If, however, the State was to sell unique assets to fund community development activities from the Dormant Accounts Fund, it is unlikely that it would be able to replace them subsequently or satisfy the person affected with adequate compensation. In addition to the cost of opening the boxes, there is an extensive transfer cost involved in taking control of the contents of safe-keeping deposit boxes, as opposed to a straightforward bank transfer of dormant accounts. With regard to the transfer of liabilities to the State, as mentioned previously, the private banks are liable for the safe keeping of deposit boxes, which at this point is most likely to be a loss-making activity. Any proposal that the State take ownership of them would involve the transfer to the State of the cost of keeping the assets.

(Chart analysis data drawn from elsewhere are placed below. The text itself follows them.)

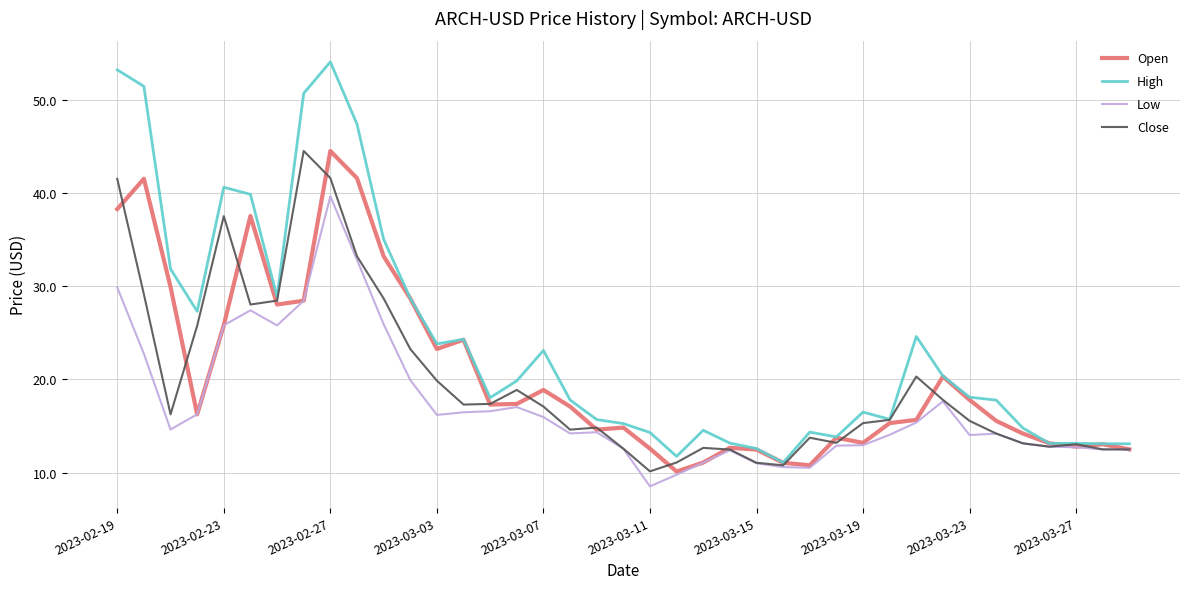

Which series has the largest total across all categories?

High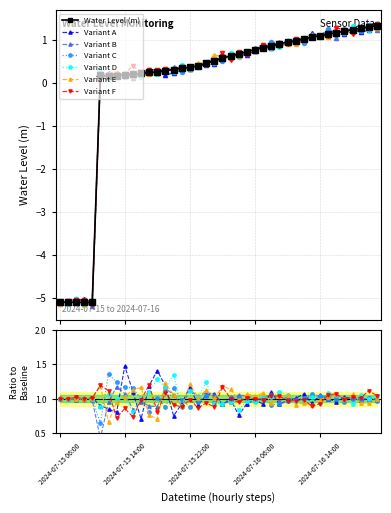

Does the chart display data point markers on the line(s)?

Yes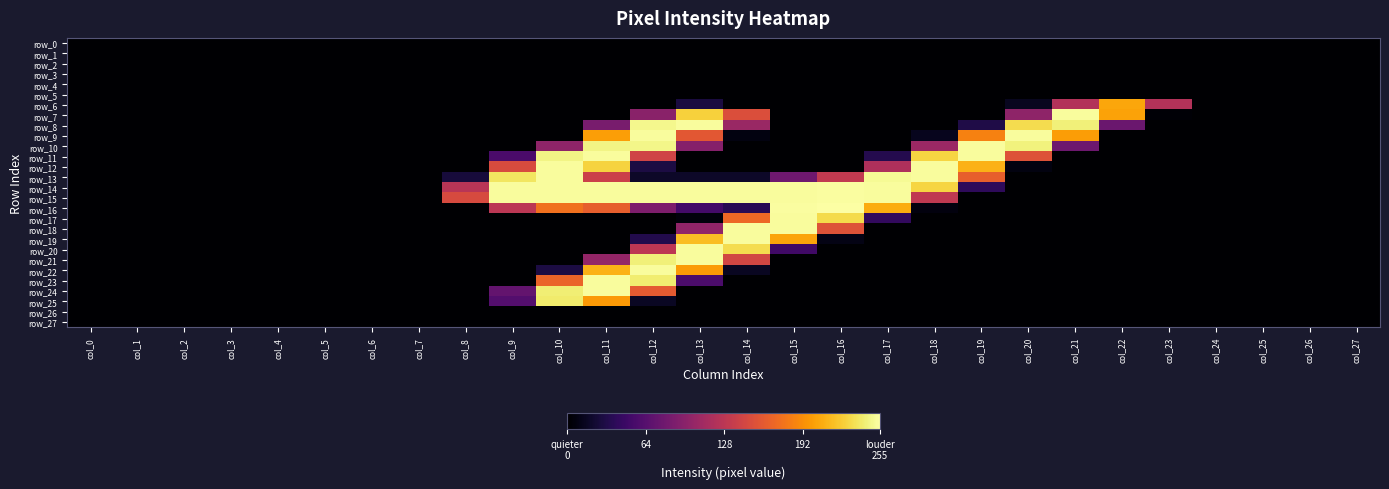

List the labels in order of row_7 value, smallest first.

col_0, col_1, col_2, col_3, col_4, col_5, col_6, col_7, col_8, col_9, col_10, col_11, col_15, col_16, col_17, col_18, col_19, col_24, col_25, col_26, col_27, col_23, col_12, col_20, col_14, col_22, col_13, col_21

There is also a significant number of complex legal and constitutional considerations on which others are best placed to advise such as the exact definition of storage that would apply; the risk of challenge as this effectively would amount to the confiscation of private property; adjudication on inheritance disputes and so on. If the committee seeks to further progress the matter, it may be worth its while considering alternative statutes that would allow the State to access safety deposits in order to identify and take control of assets that could be considered to be key historical artefacts. It is likely such an approach would provide a stronger public interest rationale and legal basis.

As I said, the relatively limited information available on safety deposit boxes makes it very difficult to conduct the necessary cost benefit analysis. A high level consideration of the issues mentioned indicates that it is difficult to see how a proposal to make safety deposit boxes subject to the Dormant Accounts Act or a statutory cataloguing requirement would pass a fullex-antecost benefit analysis, given the existence of definite costs and risks compared to the very uncertain benefits.

I hope this analysis is of assistance to the committee. We will attempt to answer questions it may have.